MATERIAL PROVIDED START
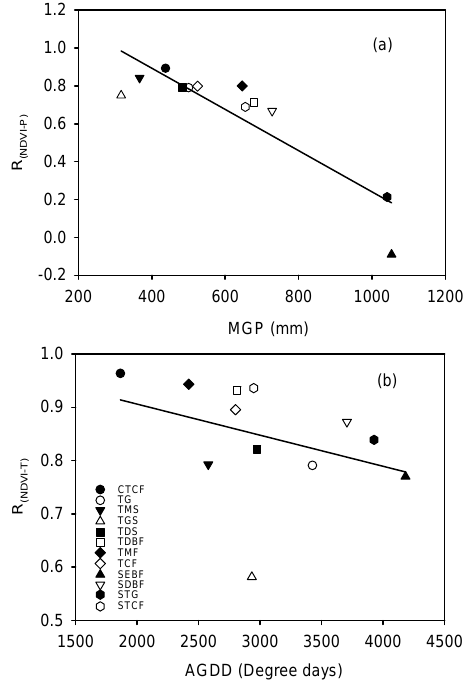
Fig. 4. (a) Relationship between mean growing season precipitation (MGP) and R ( NDVI-P ) (correlation coefficients between TI-NDVI g and MGP) ( R 2 = 0 . 78, P < 0.01). Data are spatial means by vegeta- tion type for the period 1982–2006. (b) Relationship between accu- mulated growing degree days (AGDD) and R ( NDVI-T ) (correlation coefficients between TI-NDVI g and AGDD) ( R 2 = 0 . 13, P =0.19). Data are spatial means by vegetation type for the period 1982–2006.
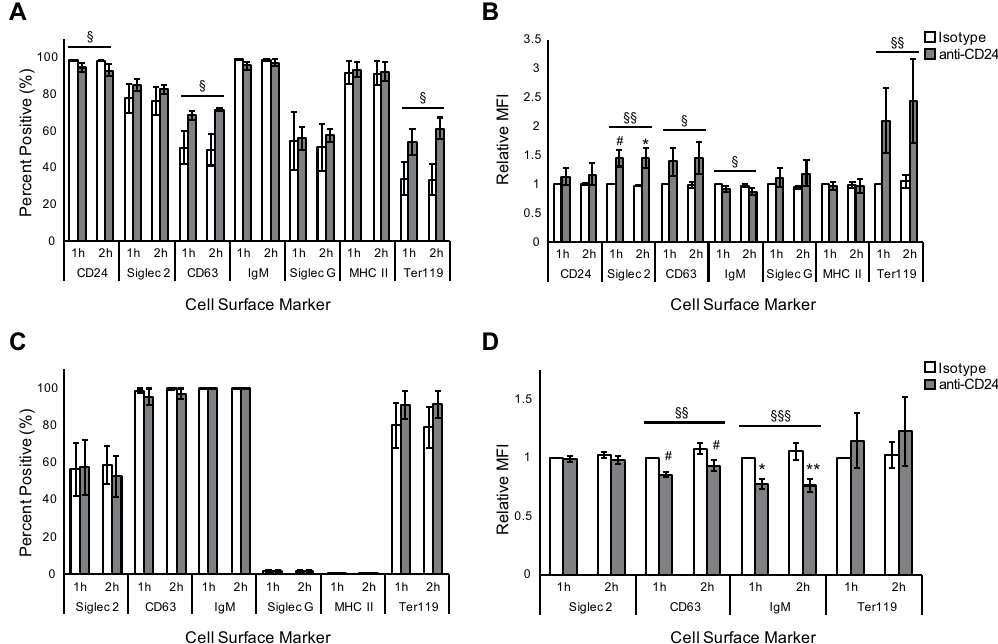
Figure 5. CD24 stimulation induces the formation of a unique B cell MV surface phenotype that does not reflect the cells from which they are released. Cells ( A , B ) and MVs ( C , D ) were analyzed for their expression of the indicated cell surface markers. Data are shown as mean ± SEM at 1 h or 2 h stimulation with either isotype or anti-CD24 Ab. n = 3–4. Cells or CD24-bearing MVs bound to beads were assessed for the percentage of ( A ) cells or ( C ) MVs positive for the individual markers, and (B/D) their relative mean fluorescent intensities (MFI). Significant differences were assessed by two-way ANOVA followed by Tukey post-hoc, if significant. Main effect of stimulation: § P < 0.05, §§ P < 0.01. Significant changes compared to time-matched control: # P < 0.1, * P < 0.05, ** P < 0.01. Non-statistically significant changes have no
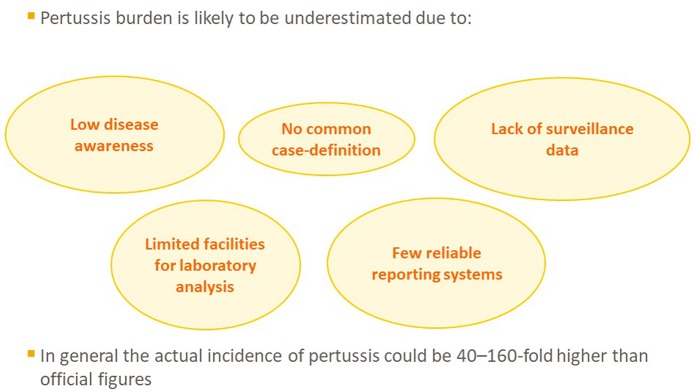
Reasons for underestimation of pertussis incidence and mortality.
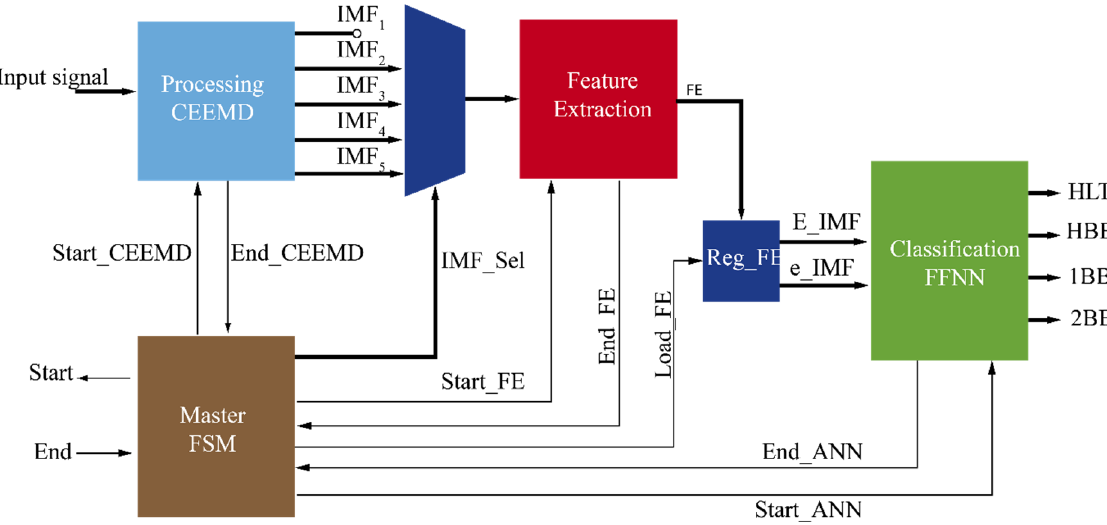
Figure 5. FPGA processor. Figure 5. FPGA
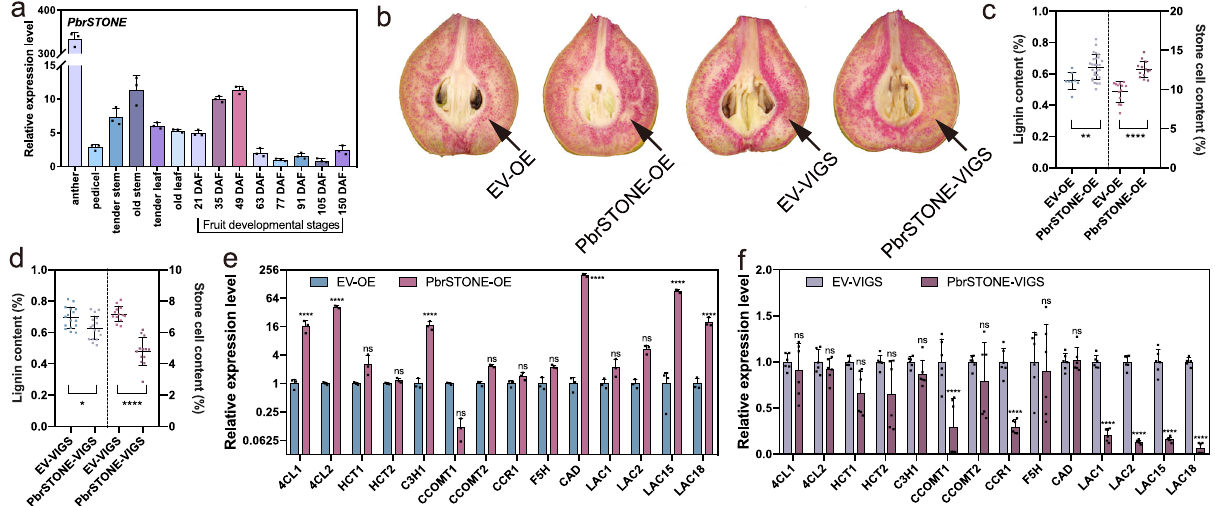
Fig. 5 Functional validation of PbrSTONE in controlling stone cell content and lignin of pears. a Expression pro fi les of PbrSTONE in different tissues of ‘ Dangshansuli ’ plants determined by q-RT-PCR; n = 3 biologically independent samples. b Transient assays using PbrSTONE overexpression and silencing constructs in ‘ Dangshansuli ’ fruit at 35 days after fl owering (DAF). Images were taken at 10 days after agro-in fi ltration. c , d Lignin and stone cell contents in the fl esh tissue around the in fi ltration sites. More than six fruits were injected with each construct in an experiment that was repeated three times. EV empty vector, OE overexpression, VIGS virus-induced gene silencing. For lignin content, n = 8, 27, 16, and 16 biologically independent samples for EV-OE, PbrSTONE - OE, EV-VIGS, and PbrSTONE -VIGS, respectively. For stone cell content, n = 13 biologically independent samples for all lines. e , f Expression levels of genes encoding enzymes involved in monolignol biosynthesis and polymerization in the fl esh tissue around the in fi ltration site using qPCR analysis; n = 3 biologically independent samples for EV-OE and PbrSTONE -OE, and n = 6 for EV-VIGS and PbrSTONE -VIGS. Data presented are mean±SD; p -values were determined by two-tailed Student ’ s t -test (* p <0.05, ** p <0.01, *** p <0.001, **** p <0.0001; ns, not signi fi cant). Source data are provided as a Source Data fi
MATERIAL PROVIDED END
DESCRIPTION OF THE TASK – Every line in the listing that holds the string "Figure" should be copied out.

SOLUTION TO THIS TASK –
Figure 5. CD24 stimulation induces the formation of a unique B cell MV surface phenotype that does not reflect the cells from which they are released. Cells ( A , B ) and MVs ( C , D ) were analyzed for their expression of the indicated cell surface markers. Data are shown as mean ± SEM at 1 h or 2 h stimulation with either isotype or anti-CD24 Ab. n = 3–4. Cells or CD24-bearing MVs bound to beads were assessed for the percentage of ( A ) cells or ( C ) MVs positive for the individual markers, and (B/D) their relative mean fluorescent intensities (MFI). Significant differences were assessed by two-way ANOVA followed by Tukey post-hoc, if significant. Main effect of stimulation: § P < 0.05, §§ P < 0.01. Significant changes compared to time-matched control: # P < 0.1, * P < 0.05, ** P < 0.01. Non-statistically significant changes have no
Figure 5. FPGA processor. Figure 5. FPGA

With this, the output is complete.